スズケンが新中期経営計画「Chapter One」を発表

概要

 ㈱スズケン(東証PRM9987)は、2023年5月15日、2026年3月期を最終年度とする3か年の新中期経営計画「Chapter One」を発表した。

 2026年3月期の数値目標は、連結営業利益率1.5%以上(2023年3月期実績1.4%)、とした。

施策
  • ヘルスケア流通改革:社会インフラの医療流通基盤としての「守り抜く営業」と新たな価値提供をする「新しい営業」に生まれ変わる。訪問を基軸とした接触からデジタルを融合した接触へ変革しMSの行動変容を促す。
  • アジア(中国・韓国)事業の再構築:地政学リスク等を踏まえた上で、現地パートナー企業との協業を一層進化させ、事業基盤の強化と各国医療産業の発展に貢献する。
  • スマートロジスティックス:医療流通プラットフォームの構築を通じて、社会的コストの削減にも貢献する。スペシャリティ医薬品流通においてデータに基づくトータルトレーサビリティの仕組みを整備。
  • デジタルヘルスケア:デジタルプラットフォーム(COLLABO Portal)により繋がる世界、データが集まる世界を創出。
  • 地域医療介護支援:各地域の患者さまの情報を収集し、ニーズの高いサービスを提供し続けることで、地域住民の健康をコーディネートする。
  • ヘルスケア製品開発:患者との接点やグループ製品開発機能を活かし、同社グループ独自のモノ(医療・介護デバイス等)を開発する。
所感

 同社は、本中期経営計画で「既存事業の変革」と「新たな成長事業の準備」を主要テーマと設定。既存事業は、患者及び医療・介護従事者のニーズを起点とした事業構造への転換を目指し、本部機能をヘルスケア流通事業本部(サステナブルな社会インフラ基盤確立、マージンビジネス)とヘルスケアソリューション事業本部(ヘルスケアエコシステム発展への貢献、フィービジネス、新規事業の推進)に再編する。新たな成長事業の準備にあたっては、オープンイノベーションによる発想で価値創造を図り多様化する価値観と融合していく方針を打ち出し、外部採用を加速化し必要な専門スキルの獲得新たな企業風土を醸成、M&A等を通じ新たな経営資源・インフラを獲得、異業種の外部プレイヤーとの企業提携をテコとした共同投資の展開を進める。

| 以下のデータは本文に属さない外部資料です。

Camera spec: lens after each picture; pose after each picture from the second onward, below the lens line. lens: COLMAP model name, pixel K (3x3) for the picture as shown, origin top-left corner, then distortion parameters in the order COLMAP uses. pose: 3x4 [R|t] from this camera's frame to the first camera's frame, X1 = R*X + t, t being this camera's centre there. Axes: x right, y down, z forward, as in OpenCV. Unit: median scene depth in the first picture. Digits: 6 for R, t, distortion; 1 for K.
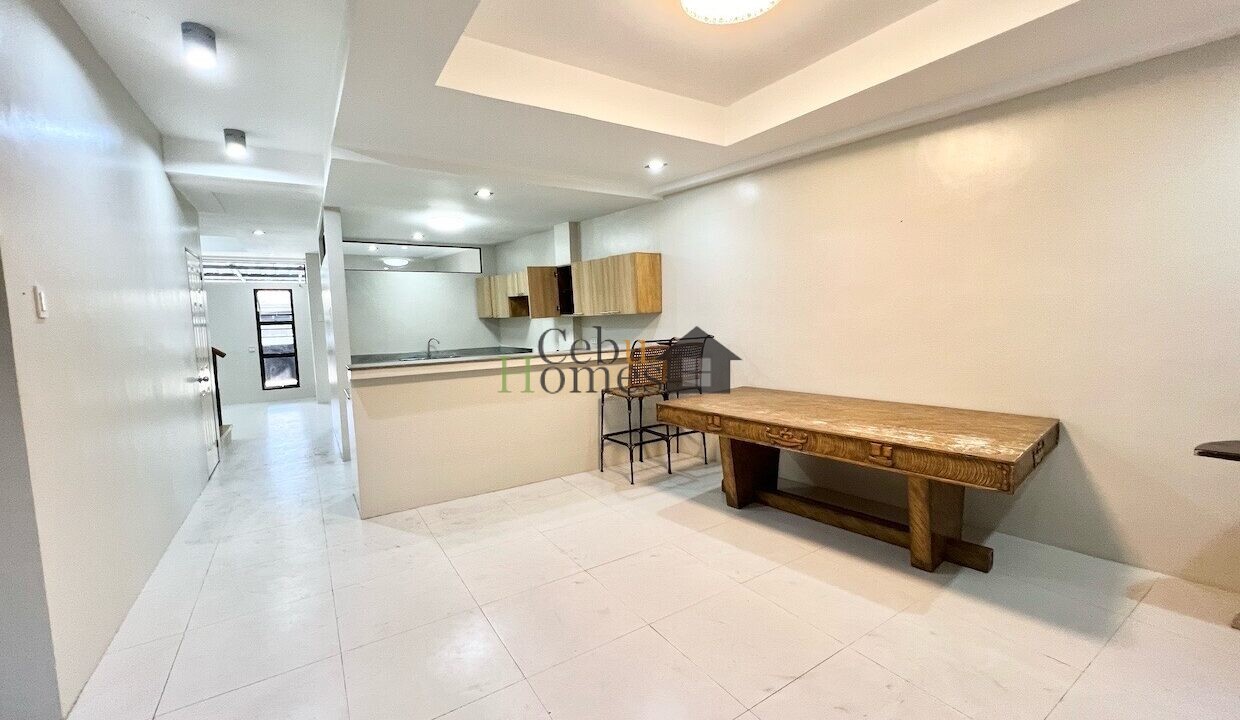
lens RADIAL K [[493.8, 0, 623.7], [0, 493.8, 354.6], [0, 0, 1]] dist [-0.001943, 0.000720]
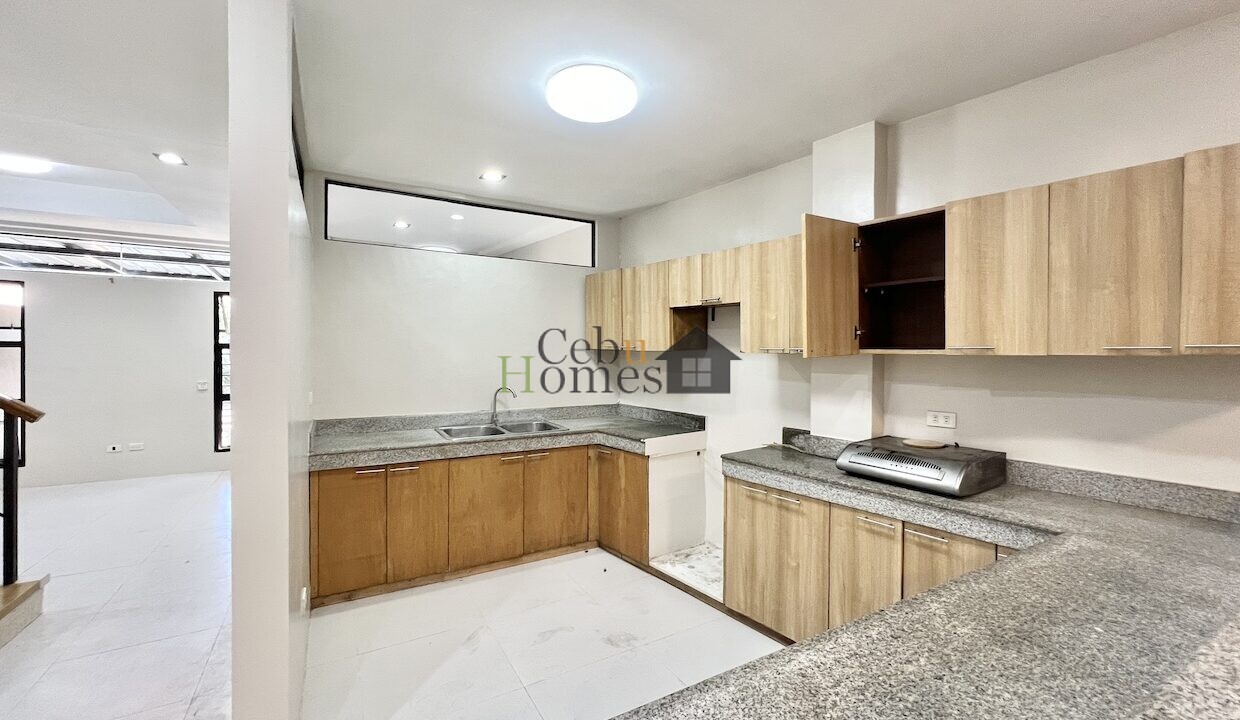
lens RADIAL K [[493.8, 0, 615.8], [0, 493.8, 354.2], [0, 0, 1]] dist [-0.001943, 0.000720]
pose [[0.997707, 0.035705, -0.057499, -0.319141], [-0.039838, 0.996579, -0.072404, -0.044003], [0.054717, 0.074529, 0.995717, 0.653928]]
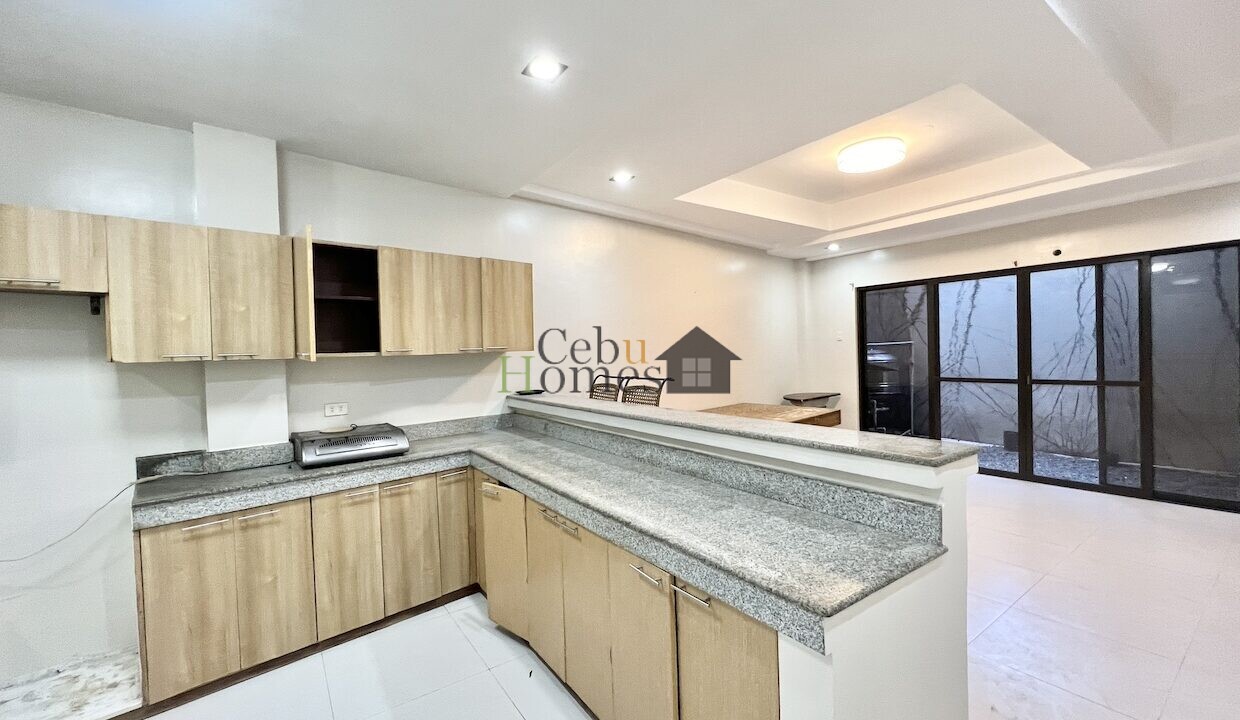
lens RADIAL K [[493.8, 0, 616.1], [0, 493.8, 357.6], [0, 0, 1]] dist [-0.001943, 0.000720]
pose [[-0.022361, 0.014202, 0.999649, -0.598519], [0.108945, 0.993979, -0.011684, -0.046484], [-0.993796, 0.108645, -0.023774, 0.802948]]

デジタルプラットフォームについては、医療機関は様々なデジタルサービスや情報へアクセスし易くなることで業務効率化、ヘルステック企業とはポータルを通じて利用者を増やしそこから得られた情報をもとに共同で新しいソリューションを提供、製薬企業には今まで個別管理されていた様々なデータをプラットフォームに集約し価値あるデータとして提供すると同時にポータル導入先における新しい営業展開をともに構築し実現することを狙う。変化するヘルスケアエコシステムに新たな解と希望を送り続ける存在となることで、同社の更なる飛躍が期待される。